ÉVORA CULTURAL (CRÓNICA PUBLICADA NA "ÚNICA")
José Francisco Figueira Cid liga o interruptor do camarim improvisado do Teatro A Bruxa, em Évora, onde em sete anos produziu e encenou 18 peças, muitas com dinheiro do seu próprio bolso. “O que recebemos da autarquia e do ministério nem sempre chega. Grande parte do que ganho na televisão, nas séries e novelas, vem para aqui. O teatro é a minha vida”. A frase cai, faz-se silêncio e o brilho nos olhos do actor e encenador Figueira Cid não engana. “Isto é um antigo celeiro cedido pela câmara. Nós é que transformámos tudo, criámos a bancada para 45 pessoas mas mesmo assim não temos casa de banho nem bar nem lugar para guardar os adereços”, explica o encenador que a 12 de Julho leva a cena a duplamente premiada peça “4 mulheres de coragem” da escocesa Rona Munro.
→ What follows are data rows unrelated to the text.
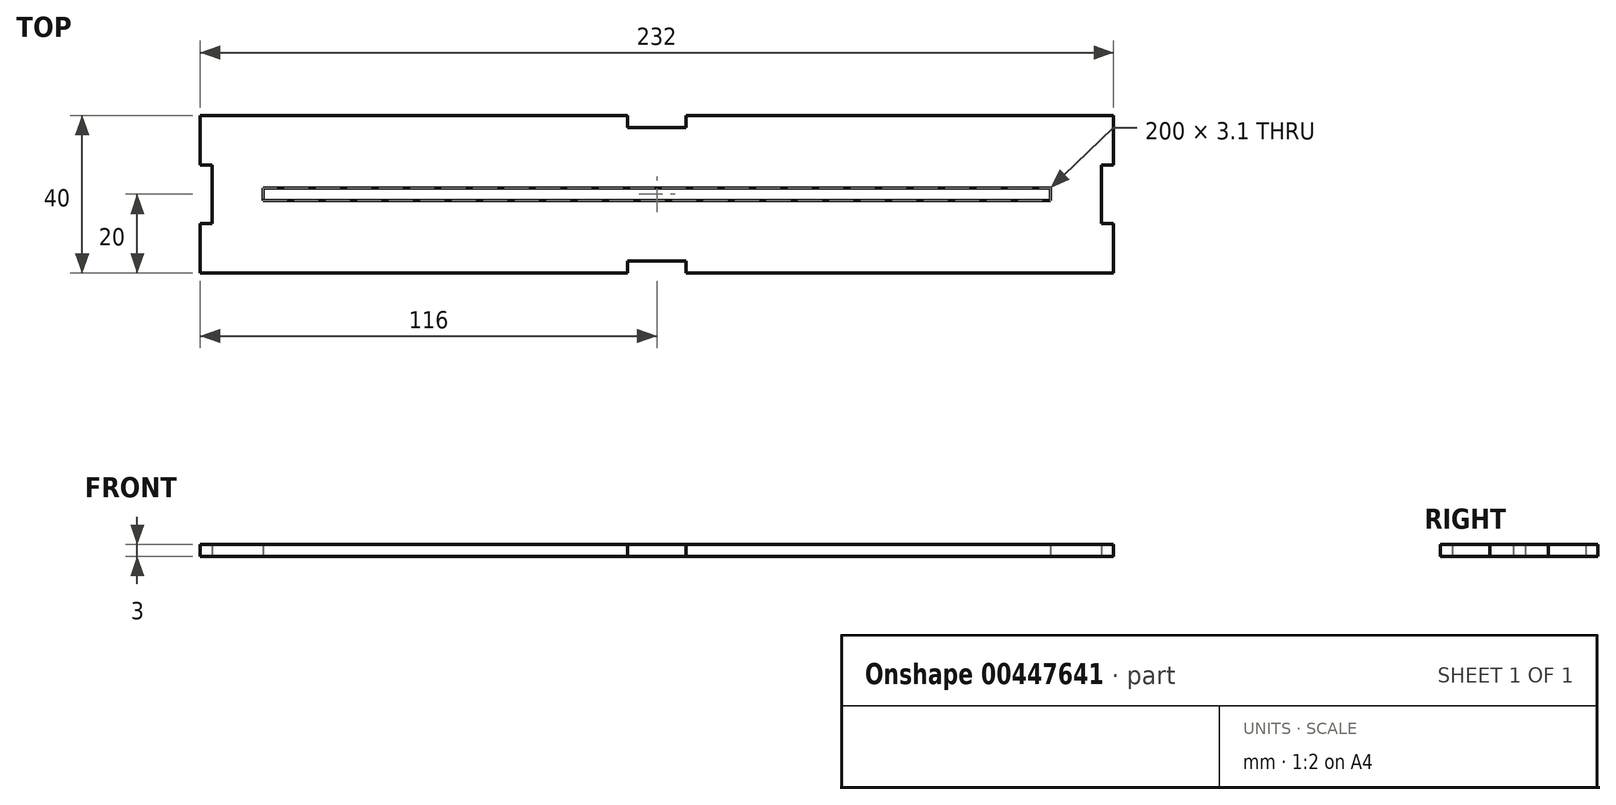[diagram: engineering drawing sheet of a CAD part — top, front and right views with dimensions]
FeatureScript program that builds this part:
annotation { "Feature Type Name" : "Feature", "Feature Type Description" : "" }
export const myFeature = defineFeature(function(context is Context, id is Id, definition is map)
    precondition{}
    {
        {
            var Q0;
            Q0=qCreatedBy(makeId("Top.planeOp"),FACE);
            var sketch = newSketch(context, id + "F0", { "sketchPlane" : qUnion([Q0])});
            skLineSegment(sketch, "E0.bottom", {"start": v(116, -20) * mm, "end": v(-116, -20) * mm});
            skLineSegment(sketch, "E0.top", {"start": v(116, 20) * mm, "end": v(-116, 20) * mm});
            skLineSegment(sketch, "E0.left", {"start": v(116, -20) * mm, "end": v(116, 20) * mm});
            skLineSegment(sketch, "E0.right", {"start": v(-116, -20) * mm, "end": v(-116, 20) * mm});
            skPoint(sketch, "E0.middle", {"position": v(0, 0) * mm});
            skLineSegment(sketch, "E1.bottom", {"start": v(-116, -7.45) * mm, "end": v(-112.95, -7.45) * mm});
            skLineSegment(sketch, "E1.top", {"start": v(-116, 7.45) * mm, "end": v(-112.95, 7.45) * mm});
            skLineSegment(sketch, "E1.left", {"start": v(-116, -7.45) * mm, "end": v(-116, 7.45) * mm});
            skLineSegment(sketch, "E1.right", {"start": v(-112.95, -7.45) * mm, "end": v(-112.95, 7.45) * mm});
            skPoint(sketch, "E1.middle", {"position": v(-114.47, 0) * mm});
            skLineSegment(sketch, "E2.bottom", {"start": v(116, -7.45) * mm, "end": v(112.95, -7.45) * mm});
            skLineSegment(sketch, "E2.top", {"start": v(116, 7.45) * mm, "end": v(112.95, 7.45) * mm});
            skLineSegment(sketch, "E2.left", {"start": v(116, -7.45) * mm, "end": v(116, 7.45) * mm});
            skLineSegment(sketch, "E2.right", {"start": v(112.95, -7.45) * mm, "end": v(112.95, 7.45) * mm});
            skPoint(sketch, "E2.middle", {"position": v(114.47, 0) * mm});
            skLineSegment(sketch, "E3.bottom", {"start": v(100, -1.55) * mm, "end": v(-100, -1.55) * mm});
            skLineSegment(sketch, "E3.top", {"start": v(100, 1.55) * mm, "end": v(-100, 1.55) * mm});
            skLineSegment(sketch, "E3.left", {"start": v(100, -1.55) * mm, "end": v(100, 1.55) * mm});
            skLineSegment(sketch, "E3.right", {"start": v(-100, -1.55) * mm, "end": v(-100, 1.55) * mm});
            skLineSegment(sketch, "E4.bottom", {"start": v(7.45, 16.95) * mm, "end": v(-7.45, 16.95) * mm});
            skLineSegment(sketch, "E4.top", {"start": v(7.45, 20) * mm, "end": v(-7.45, 20) * mm});
            skLineSegment(sketch, "E4.left", {"start": v(7.45, 16.95) * mm, "end": v(7.45, 20) * mm});
            skLineSegment(sketch, "E4.right", {"start": v(-7.45, 16.95) * mm, "end": v(-7.45, 20) * mm});
            skPoint(sketch, "E4.middle", {"position": v(0, 18.47) * mm});
            skLineSegment(sketch, "E5.bottom", {"start": v(7.45, -20) * mm, "end": v(-7.45, -20) * mm});
            skLineSegment(sketch, "E5.top", {"start": v(7.45, -16.95) * mm, "end": v(-7.45, -16.95) * mm});
            skLineSegment(sketch, "E5.left", {"start": v(7.45, -20) * mm, "end": v(7.45, -16.95) * mm});
            skLineSegment(sketch, "E5.right", {"start": v(-7.45, -20) * mm, "end": v(-7.45, -16.95) * mm});
            skPoint(sketch, "E5.middle", {"position": v(0, -18.48) * mm});
            skSolve(sketch);
        }
        {
            var Q0;
            {var subQ3=sQuery(id+"F0.wireOp",EDGE,"E0.top");Q0=makeQuery(id+"F0.imprint","IMPRINT",FACE,{"disambiguationData":[TD([[makeQuery(id+"F0.imprint","IMPRINT",EDGE,{"derivedFrom":subQ3}),1.0]])]});}
            extrude(context, id + "F1", {"entities" : qUnion([Q0]), "depth" : 3 * mm});
        }
    });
Ferreira Cid pediu 15 mil euros ao Banco para poder custear os cenários e pagar às actrizes.
Em Évora, o exemplo do Teatro A Bruxa não é único. Subsistem inúmeras associações a viver em crescentes dificuldades mas que teimam em manter uma agenda cultural rica e diversificada.
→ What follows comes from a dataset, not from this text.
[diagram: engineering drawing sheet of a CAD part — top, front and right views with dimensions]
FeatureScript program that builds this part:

“No dia em que as associações deixarem de enviar informação, a agenda cultural da câmara acaba”, vaticina Nuno Belo, da direcção da Harmonia Eborense, uma instituição local com 158 anos , cuja programação cultural foi literalmente por água abaixo quando a ASAE entrou pelas escadas de mármore adentro e fechou o bar.
“A vida cultural da cidade empobreceu com a massificação trazida pela universidade. Esta cresceu muito depressa, arrastou muita especulação imobiliária, a destruição dos interiores de casas históricas, tornou a vida cultural menos interessante”, explica o escultor Pedro Fazenda. “Depois veio a classificação de Évora como património mundial que a empurrou para o turismo e para a transformação da cidade em cenário turístico e de realização de eventos mediáticos”.
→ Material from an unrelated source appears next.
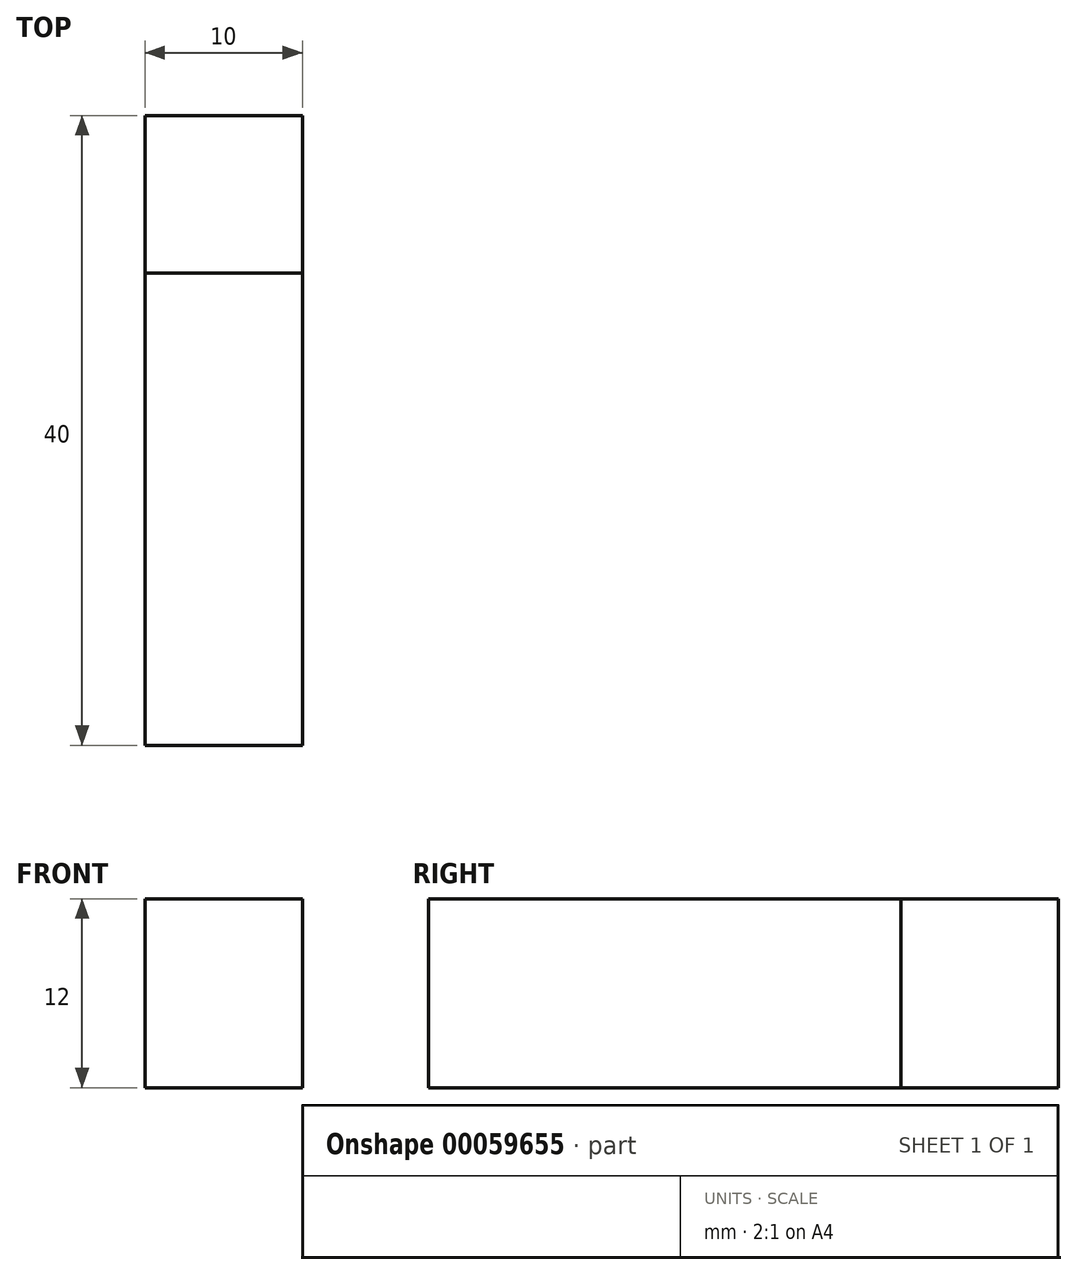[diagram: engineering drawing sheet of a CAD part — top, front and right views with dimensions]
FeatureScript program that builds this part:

Artistas como os escultores Carlos Dutra ou a pintora Coca Froes David recordam “tempos de outra dinâmica cultural na cidade”, quando Évora organizava o festival “Viva A Rua” e de dois em dois anos a Bienal das Marionetas. Apesar de fragmentada, a cena cultural da cidade resiste com gente que respira e vibra com o cenário arquitectónico-arqueológico ímpar. “É me muito importante a luz, os muros brancos, a geometria da cidade”, explica Coca. “Aqui há tempo e espaço para fazer coisas”, explica Bruno Cintra, do Agora Teatro. Os músicos de uma das mais jovens e promissoras bandas da cidade, a Ballis Band, levam-me para o campo, onde ensaiam blues, rock e punk numa garagem rodeada por uma atmosfera bucólica. “Só falta aqui a cadeira de baloiço no alpendre para parecer o Alabama”, comenta sorridente “James”, o baixista.